(Page-level text extractions)
++++++++
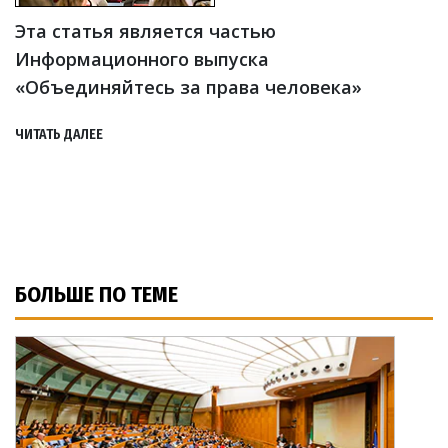
Эта статья является частью
Информационного выпуска
«Объединяйтесь за права человека»
ЧИТАТЬ ДАЛЕЕ
БОЛЬШЕ ПО ТЕМЕ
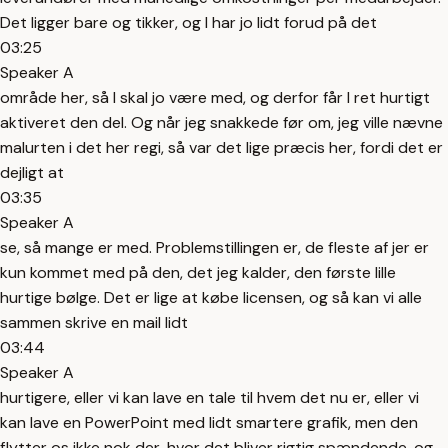
Det ligger bare og tikker, og I har jo lidt forud på det
03:25
Speaker A
område her, så I skal jo være med, og derfor får I ret hurtigt
aktiveret den del. Og når jeg snakkede før om, jeg ville nævne
malurten i det her regi, så var det lige præcis her, fordi det er
dejligt at
03:35
Speaker A
se, så mange er med. Problemstillingen er, de fleste af jer er
kun kommet med på den, det jeg kalder, den første lille
hurtige bølge. Det er lige at købe licensen, og så kan vi alle
sammen skrive en mail lidt
03:44
Speaker A
hurtigere, eller vi kan lave en tale til hvem det nu er, eller vi
kan lave en PowerPoint med lidt smartere grafik, men den
flytter os ikke nok der, hvor det bliver rigtig spændende, og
++++++++
About this task
Report the number of lines above holding "lidt", and only that.

Response area
3